Gigante’s promotion, which police union leaders, Police Commissioner Geraldine Hart and County Executive Steve Bellone supported, garnered nine votes, with seven opposed and two abstentions. But it needed 10 votes, a majority of the full body, to take effect.

Because the issue was such a political hand grenade, and because it involved policing, race, politics and personal relationships, it scrambled some of the legislature’s normal alliances. 

Gregory is a Democrat who sometimes supports Bellone but is closer to Bellone’s former friend and off-and-on archnemesis, county Democratic leader Rich Schaffer. Schaffer also is close to the police unions and strongly supported Gigante’s promotion.

But Gregory’s support on this issue came from the Republicans, with former Suffolk police officer Robert Trotta, who has been furious about Gigante’s promotion from the start, leading the charge.
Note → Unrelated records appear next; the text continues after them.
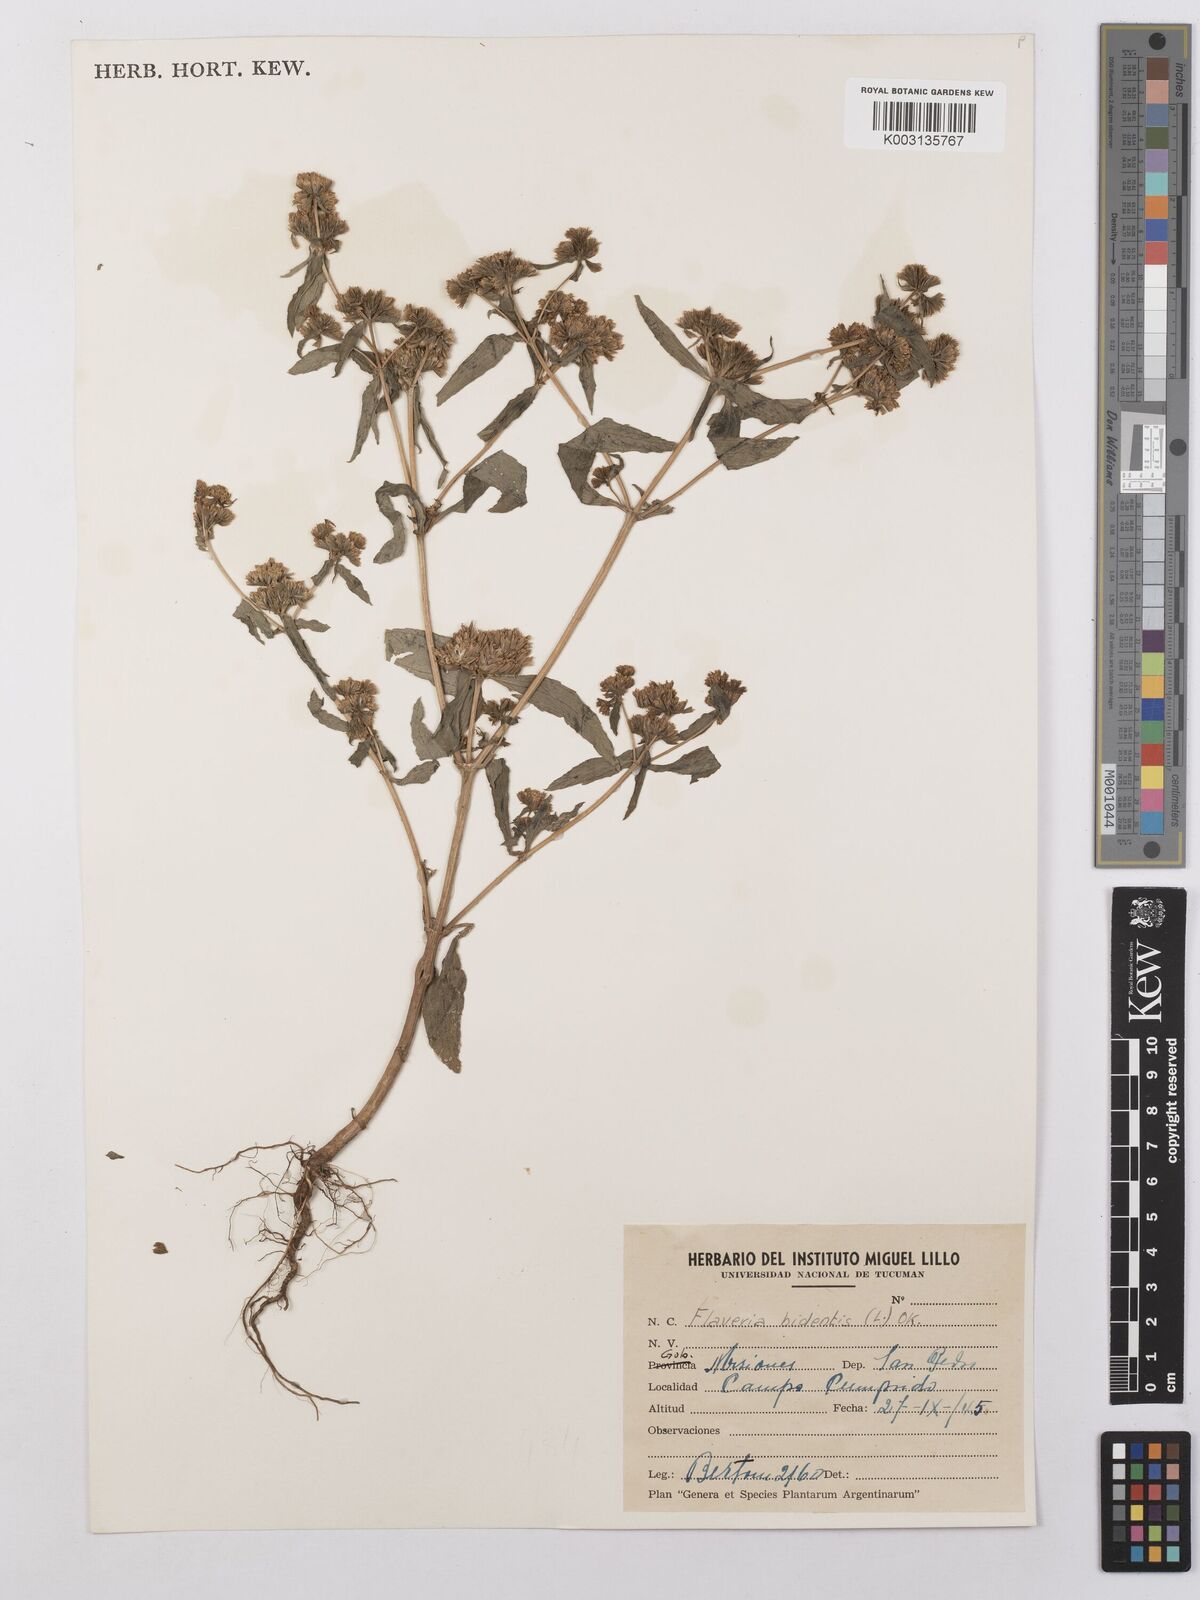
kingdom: Plantae
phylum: Tracheophyta
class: Magnoliopsida
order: Asterales
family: Asteraceae
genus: Flaveria
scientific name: Flaveria bidentis
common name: Coastal plain yellowtops
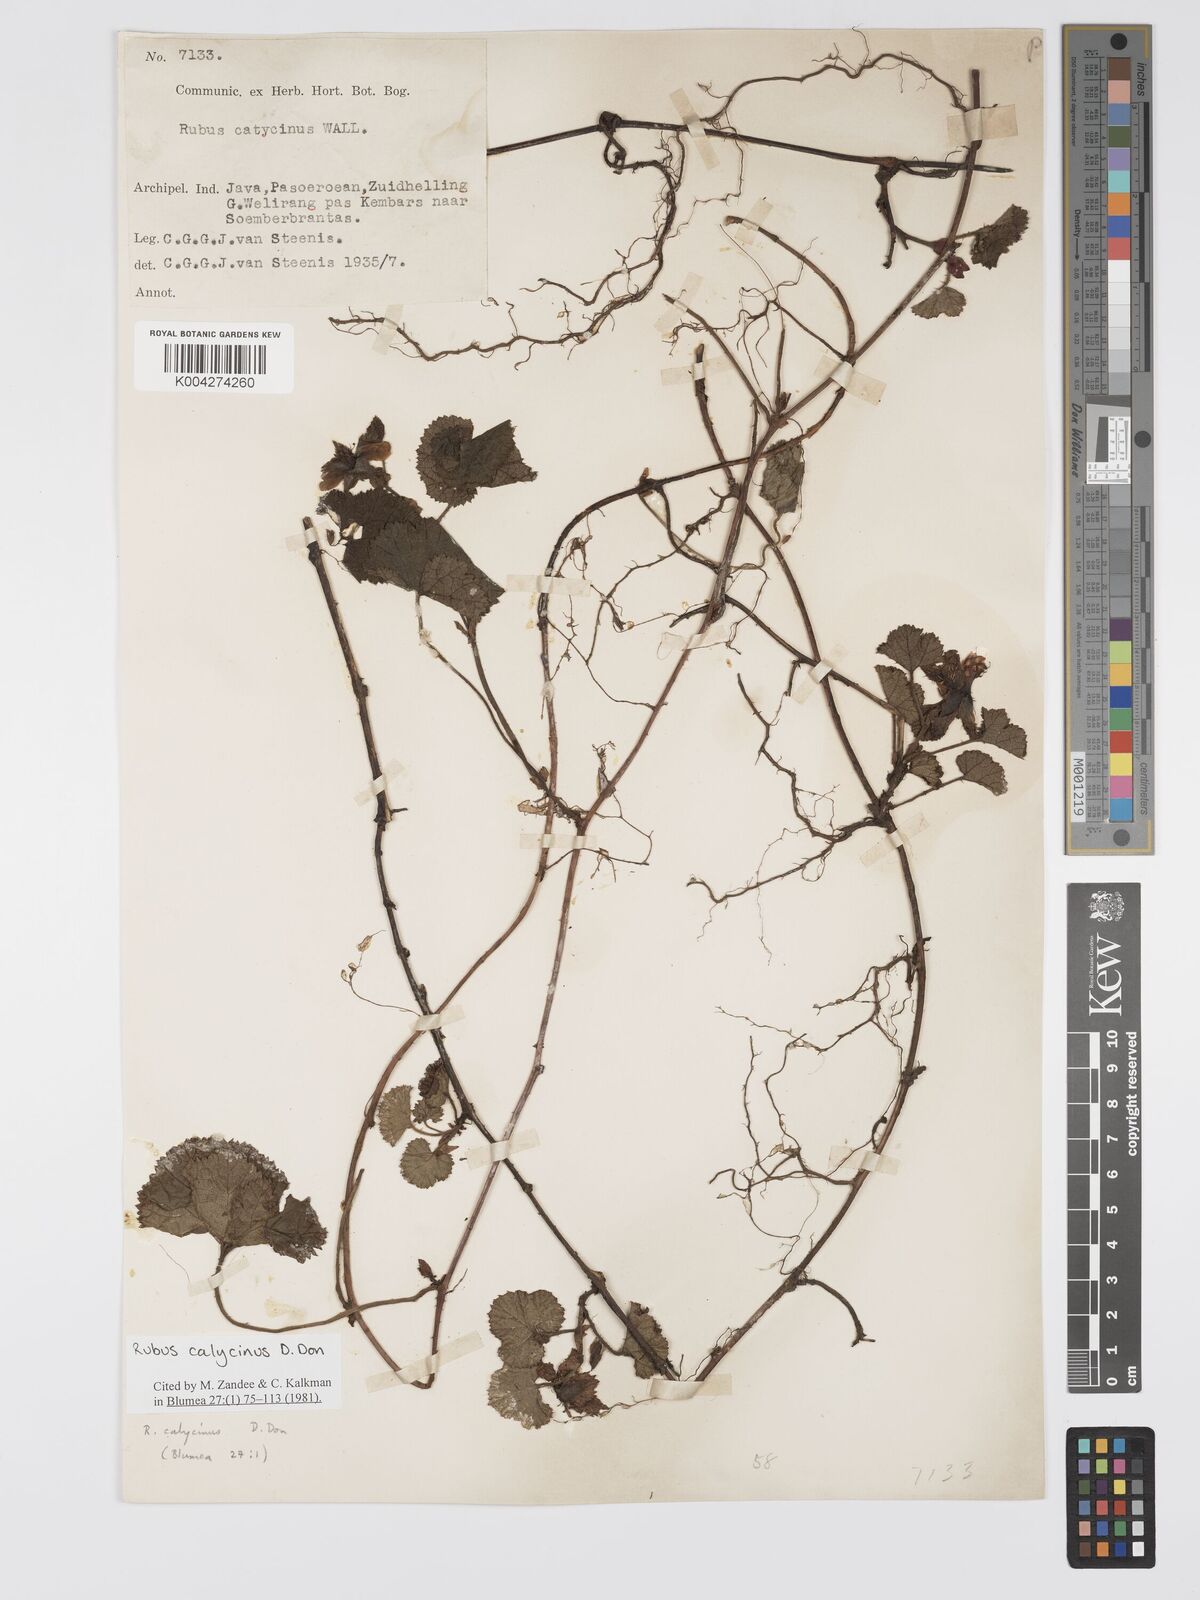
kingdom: Plantae
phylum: Tracheophyta
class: Magnoliopsida
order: Rosales
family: Rosaceae
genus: Rubus
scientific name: Rubus calycinus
Republicans Steven Flotteron, Tom Cilmi and Tom Muratore also voted “no,” while Republicans Leslie Kennedy and Rudy Sunderman abstained, which had the same effect as “no” votes. 

The only Republican to support Gigante was Kevin McCaffrey, while Democrats Kara Hahn and Al Krupski sided with Gregory and the opposition.

Gregory said some of the unusual alliances involved legislators who had personal relationships with one Gigante or the other.

Earlier this month, the county, at the behest of the U.S. Department of Justice, adopted written policies meant to bring more transparency and fairness to the process of transferring officers to special commands, such as the DA squad. Such openings will now be posted at the beginning of each year along with a list of minimum requirements. Applicants’ commanding officers will have to review candidates to determine whether they meet the requirements before those candidates are considered, and a panel will then interview all qualified candidates. 

According to a whistleblower report compiled for the legislature, Salvatore Gigante had the fewest qualifications of the five applicants given serious consideration. Gigante has four months of experience as a sergeant, two years as a detective and 12 years on the force. The four others who applied had served one to seven years as detective sergeants, two to eight years as supervisors and 16 to 24 years with the department.